H2 product from methane pyrolysis was developed by Exxon in the 1950s. Companies such as Monolith are well advanced at commercial plant scale. As of 2021 were already at TRL9. Hazer reports they are at TRL6/7. UGS is at TRL5/6.
Herein a snapshot of various companies commercializing methane pyrolysis technology;
BASF, Ekona, Hazer Group, Hycamite, Susteon, Monloth, NuIonic, HiiROC, Nanoplazz, Spark, MAAT Energy, KIT TNO, CZero, Shell, PARC, Thiozen, ETCH, Syzygy, New Wave Hydrogen.

Yes. The United States and Europe already have framework in place that supports the implementation of various low carbon hydrogen production methods, including methane pyrolysis, and do not focus only on water electrolysis.

The U.S. National Clean Hydrogen Strategy and Roadmap released June 2023 (attachment included), supports the adoption of technologies based on their emissions, well to gate (<4 kg CO2/kg H2) and within process (<2 kg CO2/kg H2) as opposed to specific technologies. It recognizes there are many paths that can be taken to create clean hydrogen. Clean hydrogen is defined by the emissions and if meets the criteria is considered "clean".

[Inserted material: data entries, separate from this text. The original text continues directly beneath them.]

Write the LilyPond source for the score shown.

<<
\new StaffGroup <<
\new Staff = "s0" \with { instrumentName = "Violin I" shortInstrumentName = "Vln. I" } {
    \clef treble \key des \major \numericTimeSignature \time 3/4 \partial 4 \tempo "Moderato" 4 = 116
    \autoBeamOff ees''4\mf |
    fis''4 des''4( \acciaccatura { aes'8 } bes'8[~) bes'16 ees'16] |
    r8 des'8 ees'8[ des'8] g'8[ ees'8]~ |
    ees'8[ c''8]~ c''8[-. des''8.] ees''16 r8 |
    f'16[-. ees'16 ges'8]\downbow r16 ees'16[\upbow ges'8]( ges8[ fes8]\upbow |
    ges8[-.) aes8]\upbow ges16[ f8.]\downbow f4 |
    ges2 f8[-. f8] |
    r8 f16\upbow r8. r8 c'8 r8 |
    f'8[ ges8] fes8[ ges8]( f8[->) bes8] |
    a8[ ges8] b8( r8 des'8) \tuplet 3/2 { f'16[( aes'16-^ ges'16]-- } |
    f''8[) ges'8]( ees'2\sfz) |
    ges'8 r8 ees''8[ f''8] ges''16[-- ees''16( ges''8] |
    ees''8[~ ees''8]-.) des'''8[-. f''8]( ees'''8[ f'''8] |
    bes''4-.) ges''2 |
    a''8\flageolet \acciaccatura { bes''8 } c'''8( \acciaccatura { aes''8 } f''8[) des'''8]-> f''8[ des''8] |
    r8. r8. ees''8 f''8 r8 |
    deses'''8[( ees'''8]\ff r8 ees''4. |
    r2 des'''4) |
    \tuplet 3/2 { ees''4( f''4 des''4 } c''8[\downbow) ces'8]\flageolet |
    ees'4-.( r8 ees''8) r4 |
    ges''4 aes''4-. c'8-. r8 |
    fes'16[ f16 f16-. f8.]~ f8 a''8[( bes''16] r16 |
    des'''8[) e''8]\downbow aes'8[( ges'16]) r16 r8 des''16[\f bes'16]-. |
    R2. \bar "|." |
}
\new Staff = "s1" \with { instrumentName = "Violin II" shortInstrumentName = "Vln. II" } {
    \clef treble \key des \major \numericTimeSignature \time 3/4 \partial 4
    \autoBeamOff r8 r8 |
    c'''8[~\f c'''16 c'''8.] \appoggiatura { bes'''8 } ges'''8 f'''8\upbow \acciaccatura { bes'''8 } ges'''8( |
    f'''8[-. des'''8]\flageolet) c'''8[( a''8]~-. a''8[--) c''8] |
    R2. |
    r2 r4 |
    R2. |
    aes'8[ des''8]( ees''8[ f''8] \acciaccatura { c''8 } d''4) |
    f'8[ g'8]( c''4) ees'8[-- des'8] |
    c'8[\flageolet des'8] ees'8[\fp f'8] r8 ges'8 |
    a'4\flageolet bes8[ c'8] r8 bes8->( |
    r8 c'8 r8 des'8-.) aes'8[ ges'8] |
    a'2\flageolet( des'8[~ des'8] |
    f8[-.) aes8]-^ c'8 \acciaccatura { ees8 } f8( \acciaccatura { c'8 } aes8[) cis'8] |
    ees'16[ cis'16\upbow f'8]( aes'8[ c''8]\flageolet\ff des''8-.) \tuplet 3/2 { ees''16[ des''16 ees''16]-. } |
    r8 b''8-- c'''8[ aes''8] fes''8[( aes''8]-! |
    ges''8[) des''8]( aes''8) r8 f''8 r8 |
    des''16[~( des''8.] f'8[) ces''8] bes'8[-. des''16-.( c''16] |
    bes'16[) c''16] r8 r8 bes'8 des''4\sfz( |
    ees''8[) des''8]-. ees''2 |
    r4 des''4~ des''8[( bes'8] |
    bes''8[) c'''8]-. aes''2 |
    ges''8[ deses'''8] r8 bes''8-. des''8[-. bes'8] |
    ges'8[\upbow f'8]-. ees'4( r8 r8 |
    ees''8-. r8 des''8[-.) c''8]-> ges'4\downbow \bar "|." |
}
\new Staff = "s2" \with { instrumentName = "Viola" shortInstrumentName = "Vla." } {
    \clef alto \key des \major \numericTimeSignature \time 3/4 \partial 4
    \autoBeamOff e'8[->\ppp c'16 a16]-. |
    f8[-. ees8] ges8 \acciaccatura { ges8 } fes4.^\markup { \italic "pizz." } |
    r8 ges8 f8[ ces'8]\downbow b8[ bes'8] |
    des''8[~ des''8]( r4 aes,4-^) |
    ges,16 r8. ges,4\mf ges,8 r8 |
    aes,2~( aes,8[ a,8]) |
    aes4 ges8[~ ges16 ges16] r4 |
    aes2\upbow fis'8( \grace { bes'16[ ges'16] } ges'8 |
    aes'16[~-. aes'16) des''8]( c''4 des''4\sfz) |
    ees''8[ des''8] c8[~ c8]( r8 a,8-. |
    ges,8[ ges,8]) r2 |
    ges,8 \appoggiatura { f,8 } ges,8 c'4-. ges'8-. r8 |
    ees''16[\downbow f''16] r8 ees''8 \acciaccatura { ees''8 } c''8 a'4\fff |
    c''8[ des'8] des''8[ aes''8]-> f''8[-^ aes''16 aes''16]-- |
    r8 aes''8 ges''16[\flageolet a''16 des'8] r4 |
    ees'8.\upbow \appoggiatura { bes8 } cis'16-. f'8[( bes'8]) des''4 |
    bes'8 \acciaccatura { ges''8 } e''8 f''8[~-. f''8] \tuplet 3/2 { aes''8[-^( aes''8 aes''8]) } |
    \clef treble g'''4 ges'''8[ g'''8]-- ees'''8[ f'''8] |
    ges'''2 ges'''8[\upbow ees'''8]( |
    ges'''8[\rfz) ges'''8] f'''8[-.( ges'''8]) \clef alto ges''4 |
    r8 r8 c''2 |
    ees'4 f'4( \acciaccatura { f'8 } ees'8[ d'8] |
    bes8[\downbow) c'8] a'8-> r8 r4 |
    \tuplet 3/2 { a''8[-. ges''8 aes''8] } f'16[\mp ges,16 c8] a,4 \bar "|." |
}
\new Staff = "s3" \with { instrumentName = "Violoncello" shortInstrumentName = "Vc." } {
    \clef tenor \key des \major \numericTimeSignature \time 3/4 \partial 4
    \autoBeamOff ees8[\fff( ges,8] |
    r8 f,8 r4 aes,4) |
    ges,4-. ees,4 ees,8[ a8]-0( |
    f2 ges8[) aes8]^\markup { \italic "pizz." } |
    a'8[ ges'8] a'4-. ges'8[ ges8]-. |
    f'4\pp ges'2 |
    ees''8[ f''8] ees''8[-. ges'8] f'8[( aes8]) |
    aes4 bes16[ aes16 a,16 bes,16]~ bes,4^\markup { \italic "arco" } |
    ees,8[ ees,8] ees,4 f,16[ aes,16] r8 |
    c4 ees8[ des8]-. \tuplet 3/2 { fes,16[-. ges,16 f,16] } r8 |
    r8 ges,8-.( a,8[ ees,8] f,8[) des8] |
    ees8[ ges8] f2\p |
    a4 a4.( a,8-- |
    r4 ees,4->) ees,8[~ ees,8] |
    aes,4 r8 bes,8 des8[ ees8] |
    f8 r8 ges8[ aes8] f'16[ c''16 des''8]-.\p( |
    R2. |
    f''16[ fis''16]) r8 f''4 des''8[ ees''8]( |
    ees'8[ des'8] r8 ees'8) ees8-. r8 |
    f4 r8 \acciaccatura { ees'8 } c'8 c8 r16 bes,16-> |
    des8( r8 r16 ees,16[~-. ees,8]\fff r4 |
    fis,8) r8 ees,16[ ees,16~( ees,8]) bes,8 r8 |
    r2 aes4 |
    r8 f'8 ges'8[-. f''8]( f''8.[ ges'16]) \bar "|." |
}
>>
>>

In Europe TUV have implemented a hydrogen certification scheme, TÜV Rheinland Standard H2.21. Refer their website. https://www.tuv.com/landingpage/en/hydrogen-technology/main-navigation/certification-%E2%80%9Cgreen-hydrogen%E2%80%9D/
The product carbon footprint is calculated according to;
ISO 14067:2018 Greenhouse gases, Carbon footprint of products, Requirements and guidelines for quantification
ISO 14040:2006 Environmental management, Life cycle assessment, Principles and framework
ISO 14044:2006, Environmental management, Life cycle assessment, Requirements and guidelines

TUV H2.21 states "Low Carbon Hydrogen addresses all hydrogen production routes and therefore enables all technologies and processes to be subjected to certification. The reduction target must be at least 70% of the Comparator Value (94 g CO2-eq/MJ)...Turquoise Hydrogen: Low Carbon Hydrogen is produced by methane pyrolysis and the resulting elemental carbon can be permanently fixed."

Yes. The clean hydrogen produced by methane pyrolysis is an ideal drop in replacement input for existing fertilizer and ammonia production and nickel production plants. Furthermore, the green steel industry requires extremely large volumes of clean hydrogen for which could be served by methane pyrolysis. The "clean" solid carbon produced can be an input for various manufacturing processes including batteries etc.

Currently industrial hydrogen is produced via SMR and generates large volumes of CO2. The time taken to implement CO2 capture, post combustion, and storage solutions will take time. The cost of water electrolysis is too high for industry to absorb, and the time required for those costs to reduce is uncertain. Methane pyrolysis is ready to deploy with lower risk and competitively priced, supporting Australia and its industries to meet its commitment to cut carbon emissions by 43% by 2030 and to achieve net zero by 2050.